Povertà non fa rima con salute. Almeno quattro milioni di persone hanno dovuto fare i conti con le lunghissime liste d’attesa per le visite specialistiche della sanità pubblica e con i costi inaccessibili del privato. E più la popolazione invecchia più la situazione si farà drammatica
«Sto rimandando da tre mesi le mie visite mediche. Da quando mi hanno diagnosticato l’endometriosi ho già speso 400 euro di visite e analisi e adesso non riesco proprio a permettermele. Nel pubblico mi hanno detto che avrei dovuto aspettare quasi un anno per un’ecografia. Non è possibile». Francesca, finito di pronunciare queste parole, scuote la testa agitando la confezione di medicine che deve assumere ogni giorno. È una giovane donna a cui è stata diagnosticata una malattia cronica e attualmente percepisce un assegno di disoccupazione. Da mesi rimanda le visite di controllo, poiché con gli ottocento euro di Naspi, l’assegno di indennità di disoccupazione, deve per forza operare una scelta fra salute e sussistenza, mettendo a rischio la sua salute fisica.

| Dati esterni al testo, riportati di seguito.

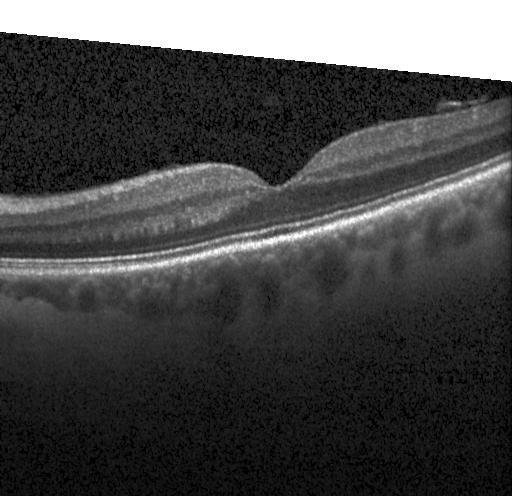

Retinal OCT cross-section
The scan shows no choroidal neovascularization, diabetic macular edema, or drusen.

Nel corso del 2020, secondo i dati Istat, il 7% della popolazione italiana ha dovuto rinunciare a cure mediche essenziali a causa dei costi elevati o delle lunghe liste d’attesa, coinvolgendo così ben quattro milioni di cittadini. Secondo quanto riportato nel Rapporto 2022 di Cittadinanzattiva, i tempi d’attesa nel sistema sanitario pubblico sono i seguenti: 720 giorni per una mammografia, 375 giorni per un’ecografia, un anno per una Tac e 6 mesi per una risonanza magnetica.